* [TEXT PASSAGE]
#!/usr/bin/perl

use strict;
use warnings;
#
# This script reads an XPLOR input file with distance restraint data
# as sometimes is found in the pdb database (http://www.pdb.org).
# From this input file dihedral restrints should be removed, such that
# only distance restraints are left. The script can handle ambiguous restraints.
# It converts the distance restraints to GROMACS format.
# A typical command line would be
# ./xplor2gmx.pl 33 conf.pdb < restraints.dat > disre.itp
# You can turn off debugging info, but please do verify your output is correct!
#
# David van der Spoel (spoel@gromacs.org), July 2002
#

# Turn debugging off (0), or on ( > 0).

* [GIVEN ENTRIES]
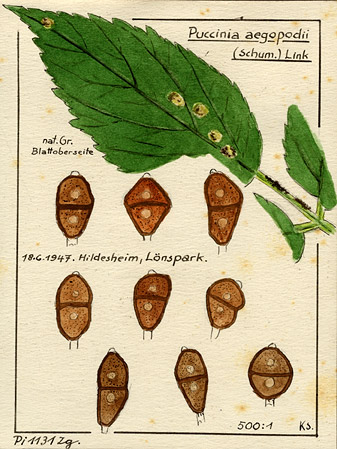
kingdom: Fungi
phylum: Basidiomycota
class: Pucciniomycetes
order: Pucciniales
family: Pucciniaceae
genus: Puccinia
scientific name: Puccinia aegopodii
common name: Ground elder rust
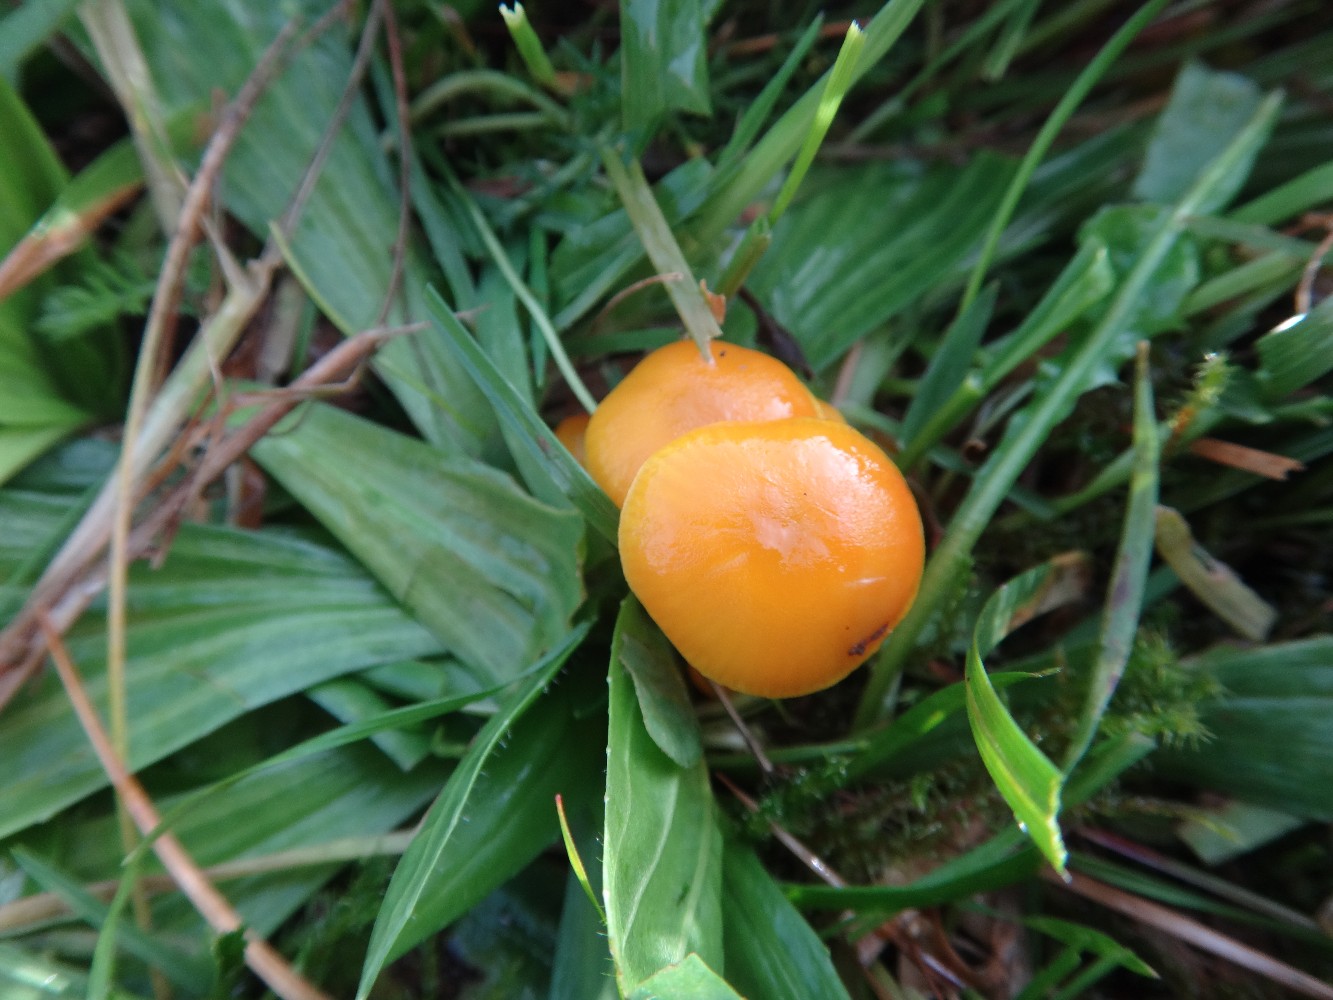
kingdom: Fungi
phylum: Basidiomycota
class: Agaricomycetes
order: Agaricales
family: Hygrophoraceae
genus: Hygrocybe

* [TASKS]
1. Reproduce the part of the Perl script header from "#!/usr/bin/perl" up to and including "output is correct!", switching "GROMACS" to "AMBER".
2. Translate this sentence from the Perl script header into Spanish: "It converts the distance restraints to GROMACS format."
Work from the Perl script header alone.

* [FINAL ANSWERS]
1.
#!/usr/bin/perl

use strict;
use warnings;
#
# This script reads an XPLOR input file with distance restraint data
# as sometimes is found in the pdb database (http://www.pdb.org).
# From this input file dihedral restrints should be removed, such that
# only distance restraints are left. The script can handle ambiguous restraints.
# It converts the distance restraints to AMBER format.
# A typical command line would be
# ./xplor2gmx.pl 33 conf.pdb < restraints.dat > disre.itp
# You can turn off debugging info, but please do verify your output is correct!

2. Convierte las restricciones de distancia al formato de GROMACS.